■ PASSAGE:

━━━━

Sunday, October 25, 2009

“I Am Raising Up the Davids”

About 3-4 years before the tsunami hit Aceh in Dec 2004, God spoke in my heart that one day there would be a massive earthquake that would hit Aceh and Aceh would open up to help from the outside world. The tsunami hit on 26 December 2004. The next day on 27 December, I received a specific word from the Lord to read Isaiah 6. I was to read the whole chapter, and focus especially on the last verse of the chapter.

Many of us are familiar with the first part of Isa.6, of Isaiah seeing the Lord high and lifted up … and then the often quoted words of Isaiah, “Here am I. Send me.”

We quote that especially in mission conferences and we say, “Lord send me to the nations to bring Your love to them ..” However, not many people are aware of what God was sending Isaiah to. God did not send him to bring His love or good news. Instead, God sent Isaiah to bring them really bad news :

"Then I heard the voice of the Lord saying, "Whom shall I send? And who will go for us?" And I said, "Here am I. Send me!"

He said, "Go and tell this people:

"Be ever hearing, but never understanding; be ever seeing, but never perceiving. Make the heart of this people calloused; make their ears dull and close their eyes. Otherwise they might see with their eyes, hear with their ears, understand with their hearts, and turn and be healed."

━━━━

■ DATA EXCERPT:
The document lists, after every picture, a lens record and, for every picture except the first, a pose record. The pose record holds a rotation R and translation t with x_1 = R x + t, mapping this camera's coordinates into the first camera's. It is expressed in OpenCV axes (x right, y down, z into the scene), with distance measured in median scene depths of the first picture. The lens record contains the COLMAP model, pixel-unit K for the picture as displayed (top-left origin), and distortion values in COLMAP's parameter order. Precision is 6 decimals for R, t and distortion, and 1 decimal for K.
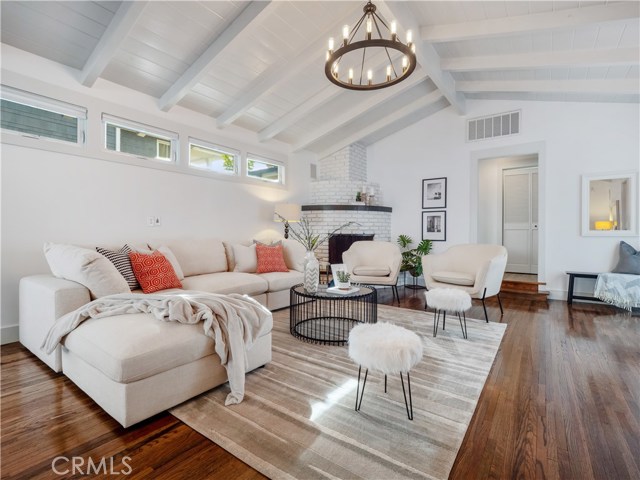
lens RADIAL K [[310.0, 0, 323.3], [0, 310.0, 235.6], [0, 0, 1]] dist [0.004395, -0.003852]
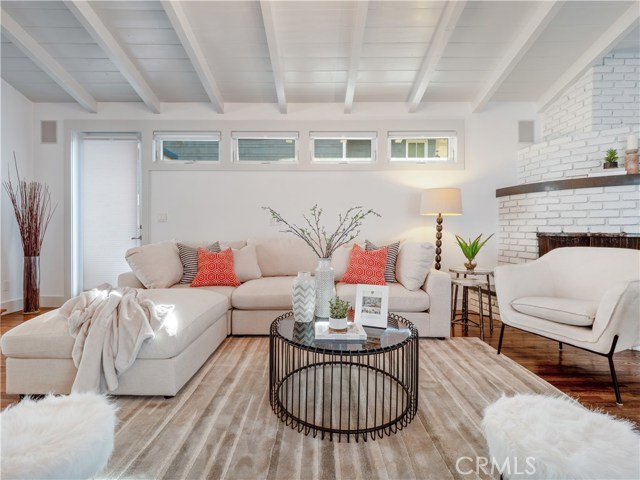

━━━━

■ DIRECTIONS:
1. In the post about Isaiah 6, on what day did the writer receive a word from the Lord to read Isaiah 6?
2. Repeat word for word the part of the post about Isaiah 6 that opens with the words containing "About 3-4 years" and closes with "of the chapter.".

■ WRITTEN RESPONSES:
1. 27 December 2004, the day after the tsunami hit.

2.
About 3-4 years before the tsunami hit Aceh in Dec 2004, God spoke in my heart that one day there would be a massive earthquake that would hit Aceh and Aceh would open up to help from the outside world. The tsunami hit on 26 December 2004. The next day on 27 December, I received a specific word from the Lord to read Isaiah 6. I was to read the whole chapter, and focus especially on the last verse of the chapter.